**Aim of the exercise**
From the records below, set down exactly the lines starting with the line that contains "middle mcp: (85, 440)" and going on through the line that contains "pinky tip: (133, 208)". Nothing else is wanted.

==== Data extract

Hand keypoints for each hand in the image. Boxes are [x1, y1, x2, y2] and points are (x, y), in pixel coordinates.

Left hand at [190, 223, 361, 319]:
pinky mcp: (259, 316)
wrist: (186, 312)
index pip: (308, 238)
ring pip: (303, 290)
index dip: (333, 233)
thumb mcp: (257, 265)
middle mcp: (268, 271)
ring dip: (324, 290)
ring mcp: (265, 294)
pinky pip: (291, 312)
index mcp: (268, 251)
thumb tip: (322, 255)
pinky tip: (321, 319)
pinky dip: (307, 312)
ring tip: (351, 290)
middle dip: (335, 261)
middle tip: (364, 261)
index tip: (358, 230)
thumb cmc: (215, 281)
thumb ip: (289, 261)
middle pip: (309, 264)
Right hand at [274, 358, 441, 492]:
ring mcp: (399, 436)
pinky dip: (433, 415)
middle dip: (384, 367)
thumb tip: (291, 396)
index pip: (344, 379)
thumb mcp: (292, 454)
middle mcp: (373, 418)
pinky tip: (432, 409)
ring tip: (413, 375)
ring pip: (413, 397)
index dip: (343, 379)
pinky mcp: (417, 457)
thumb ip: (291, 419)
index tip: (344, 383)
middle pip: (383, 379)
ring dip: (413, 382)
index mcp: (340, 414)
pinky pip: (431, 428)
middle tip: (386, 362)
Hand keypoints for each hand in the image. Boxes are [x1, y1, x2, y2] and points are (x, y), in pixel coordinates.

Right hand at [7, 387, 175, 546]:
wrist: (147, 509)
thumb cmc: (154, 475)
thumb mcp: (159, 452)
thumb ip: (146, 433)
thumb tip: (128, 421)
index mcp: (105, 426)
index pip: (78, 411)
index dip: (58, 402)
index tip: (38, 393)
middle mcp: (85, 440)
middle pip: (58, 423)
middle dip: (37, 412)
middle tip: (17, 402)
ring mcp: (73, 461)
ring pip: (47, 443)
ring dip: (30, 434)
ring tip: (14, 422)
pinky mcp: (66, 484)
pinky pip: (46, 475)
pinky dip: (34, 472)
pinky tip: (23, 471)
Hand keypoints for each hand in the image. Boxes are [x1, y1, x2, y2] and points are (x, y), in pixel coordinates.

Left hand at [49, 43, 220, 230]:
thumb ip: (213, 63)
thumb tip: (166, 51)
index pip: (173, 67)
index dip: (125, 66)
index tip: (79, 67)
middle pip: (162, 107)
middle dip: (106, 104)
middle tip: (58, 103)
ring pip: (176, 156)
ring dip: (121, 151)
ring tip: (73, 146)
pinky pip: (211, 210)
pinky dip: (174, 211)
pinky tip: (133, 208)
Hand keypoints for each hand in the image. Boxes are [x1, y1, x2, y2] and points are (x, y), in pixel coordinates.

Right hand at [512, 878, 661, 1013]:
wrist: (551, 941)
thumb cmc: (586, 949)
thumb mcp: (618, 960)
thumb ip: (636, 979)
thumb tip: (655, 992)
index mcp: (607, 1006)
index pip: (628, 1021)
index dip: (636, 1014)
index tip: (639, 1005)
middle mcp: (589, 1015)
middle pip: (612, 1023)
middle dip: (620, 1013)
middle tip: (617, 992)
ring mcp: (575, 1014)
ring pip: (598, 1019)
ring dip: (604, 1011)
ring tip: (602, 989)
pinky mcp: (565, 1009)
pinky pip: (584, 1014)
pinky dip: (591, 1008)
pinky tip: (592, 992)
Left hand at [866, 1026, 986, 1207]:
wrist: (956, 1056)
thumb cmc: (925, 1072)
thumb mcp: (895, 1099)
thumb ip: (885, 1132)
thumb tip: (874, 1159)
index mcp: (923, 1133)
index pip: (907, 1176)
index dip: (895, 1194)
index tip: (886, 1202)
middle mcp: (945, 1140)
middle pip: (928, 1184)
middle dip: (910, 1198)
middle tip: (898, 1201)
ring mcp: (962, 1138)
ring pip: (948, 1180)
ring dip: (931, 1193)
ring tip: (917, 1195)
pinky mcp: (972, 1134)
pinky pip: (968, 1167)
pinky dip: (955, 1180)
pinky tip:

========

**Output below**
middle mcp: (85, 440)
middle pip: (58, 423)
middle dip: (37, 412)
middle tip: (17, 402)
ring mcp: (73, 461)
ring pip: (47, 443)
ring dip: (30, 434)
ring tip: (14, 422)
pinky mcp: (66, 484)
pinky pip: (46, 475)
pinky dip: (34, 472)
pinky tip: (23, 471)
Hand keypoints for each hand in the image. Boxes are [x1, y1, x2, y2] and points are (x, y), in pixel coordinates.

Left hand at [49, 43, 220, 230]:
thumb ip: (213, 63)
thumb tip: (166, 51)
index pip: (173, 67)
index dip: (125, 66)
index tip: (79, 67)
middle pip: (162, 107)
middle dip: (106, 104)
middle tip: (58, 103)
ring pip: (176, 156)
ring dip: (121, 151)
ring tip: (73, 146)
pinky pip: (211, 210)
pinky dip: (174, 211)
pinky tip: (133, 208)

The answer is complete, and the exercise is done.